Na Luta pela Escola Pública

Este blog pretende criar um espaço para informações e discussões sobre Escola Pública na Região dos Lagos, com destaque para o município de Cabo Frio.

O nome “Pó de Giz” é tomado, por empréstimo, do antigo time de futebol dos professores do Colégio Municipal Rui Barbosa. Um colégio reconhecido por sua luta pela educação pública de qualidade. Um lugar onde fervilha a discussão educacional, política e social. Colégio que contribui de maneira significativa na formação de seus alunos, lugar onde se trabalha com o sentido do coletivo.

O " Pó de Giz" é uma singela homenagem a essa escola que tem um "pequeno" espaço educacional, mas corajoso e enorme lugar de formação cidadã.


quarta-feira, 24 de agosto de 2011

Reflexões sobre a GREVE - RJ 2011

Participar de uma greve que durou 66 dias é uma experiência única e que deve ser vivida por todos, pelo menos uma vez na vida. É cansativa, é estressante e nem sempre se consegue ver todas as reivindicações atendidas, mas é um aprendizado enriquecedor, uma oportunidade de vivenciar a união, a solidariedade e a força que propocionada pela união. É uma pena que a sociedade não tenha consciência dessa força e também não é mera coincidência a campanha do sistema para evitar, a todo custo, essa descoberta.

O que me leva a ser uma grevista? É a consciência que tenho de que somos uma espécie coletiva. Nós humanos não somos ilhas isoladas, como tenta o sistema nos fazer crer. Toda a natureza é um sistema coletivo, a força e o equilíbrio estão na a união e a debilidade e o desequilíbrio é provocado pelo isolamento. Antes de continuar a leitura, pare e analise a imagem que ilustra esse post! Entendeu?

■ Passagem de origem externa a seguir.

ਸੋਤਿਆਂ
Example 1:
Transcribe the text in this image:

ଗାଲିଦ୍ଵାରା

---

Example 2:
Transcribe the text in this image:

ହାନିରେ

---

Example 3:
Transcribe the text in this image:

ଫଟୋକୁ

A união é a chave para a sobrevivência e esta é uma lei imutável da criação, somente o ser humano, iludido pelo egoísmo insiste em ignorar essa lei, pagando com o sofrimento e a miséria a sua teimosia. Observe que a maioria dos animais vive em bandos porque é ali que está a segurança, a força e a chave da sobrevivência. Um animal sob a proteção do bando não é uma presa fácil, a primeira ação do predador e separá-lo do bando para poder dominá-lo, caso contrário não terá êxito. Sem o bando, as aves migratórias jamais conseguiriam fazer as viagens transcontinentais, pois uma ave sozinha não tema forças para quebrar a resistência do vento por muito tempo, e só o revezamento as permitem voar do Alasca até a Patagônia e retornar à origem todos os anos. Uma abelha sozinha, não consegue colher o pólen e transformá-lo em mel, mas várias abelhas trabalhando em conjunto conseguem realizar essa tarefa. Uma árvore isolada não resiste à tempestade, entretanto para uma floresta a tempestade se transforma em alimento fortalecendo-a e revitalizando. Os exemplos, dados pela natureza são inúmeros e também a história dos seres humanos está cheia de exemplos que provam que a união gera a força e garante a sobrevivência da espécie.

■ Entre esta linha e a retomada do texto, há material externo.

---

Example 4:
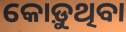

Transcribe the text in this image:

କୋଡ଼ୁଥିବା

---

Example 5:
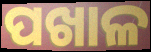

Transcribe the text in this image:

ପଖାଳ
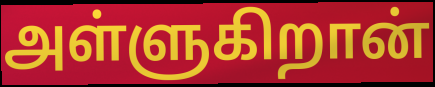
அள்ளுகிறான்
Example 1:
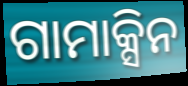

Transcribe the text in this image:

ଗାମାକ୍ସିନ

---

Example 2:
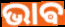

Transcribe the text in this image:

ଭାଵ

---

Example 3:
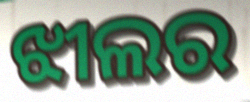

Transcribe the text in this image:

ଝୀଲର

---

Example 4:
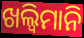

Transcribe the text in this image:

ଖଲ୍ୱିମାନି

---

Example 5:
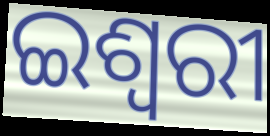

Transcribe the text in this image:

ଇଶ୍ୱରୀ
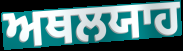
ਅਥਲਯਾਹ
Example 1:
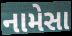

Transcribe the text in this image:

નામેસા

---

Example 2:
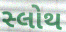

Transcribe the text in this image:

સ્લોથ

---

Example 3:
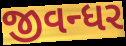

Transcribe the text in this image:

જીવન્ધર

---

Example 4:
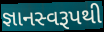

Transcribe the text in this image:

જ્ઞાનસ્વરૂપથી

Hoje, não temos mais que enfrentar tigres-dente-de-sabre ou correr em grupo atrás da caça para nos alimentar, mas continuamos ameaçados por grupos de nossa própria espécie cegos pela ambição, pela ganância e pela manutenção do poder, e como as feras do passado ameaçam a nossa sobrevivência, por isso a união continua sendo uma necessidade .

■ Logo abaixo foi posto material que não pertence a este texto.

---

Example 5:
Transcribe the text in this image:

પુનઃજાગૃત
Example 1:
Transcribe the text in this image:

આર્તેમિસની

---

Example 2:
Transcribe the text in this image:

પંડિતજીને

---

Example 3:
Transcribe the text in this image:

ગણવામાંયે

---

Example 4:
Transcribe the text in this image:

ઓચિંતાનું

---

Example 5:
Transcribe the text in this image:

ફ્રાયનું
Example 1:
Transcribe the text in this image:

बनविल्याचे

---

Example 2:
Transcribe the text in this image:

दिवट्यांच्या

A subversão da lei da união esteve presente em falas correntes muito usadas pelos não-grevistas: “só paro se a maioria parar”, e também por grevistas decepcionados: "eu parei, mas pouco vai adiantar porque os outros continuam nas salas". Taticamente não-grevistas e grevistas, reconhecem a força da união, entretanto ambos estão equivocados em suas colocações por não terem compreendido que o coletivo é uma construção que depende da vontade individual de se unir, caso contrário ele não será formado. O coletivo surge a partir da vontade individual, logo a decisão tem que: EU VOU PARAR E ADERIR Á GREVE, pois é o tipo de ação que não pode ficar na dependência da decisão do outro, porque ela se refere à minha proteção e a minha sobrevivência individual, logo é uma ação pessoal e intransferível, que não pode nem deve depender dos outros.

Antes da greve, formulei as seguintes questões:

*
Estou satisfeita com a situação?
*
Estou sendo respeitada?
*
Meu trabalho está sendo valorizado?
*
Devo me submeter e não tentar lutar para mudar a minha realidade e resolver os meus problemas?
*
Estou de acordo com a política educacional adotada?
*
Acredito que estou oferecendo aos meus alunos uma educação de qualidade?
*
Como cidadã, devo deixar de defender os meus direitos?
*
Quero compactuar com as autoridades e tratar a educação pública com descaso que vem sendo demonstrado?
*
Concordo que as classes menos favorecidas não devem ter acesso a uma educação de qualidade?
*
O que quero com o meu trabalho? Condenar o estudante da rede publica, por falta de opção a ser mão-de-obra barata para perpetuar a miséria e a dependência que sustenta a desigualdade social?
*
Como cidadã, estou satisfeita com o destino dos meus impostos?
*
Como eleitora estou satisfeita com a atuação dos políticos?


NÃO, foi a resposta a todas as questões formuladas acima, e não tive dúvidas em aderir à greve. Não parei para pensar se meus colegas iriam parar, se as escolas do interior iriam aderir à paralisação, ou se a direção das escolas em que trabalho e os colegas não iriam compreender.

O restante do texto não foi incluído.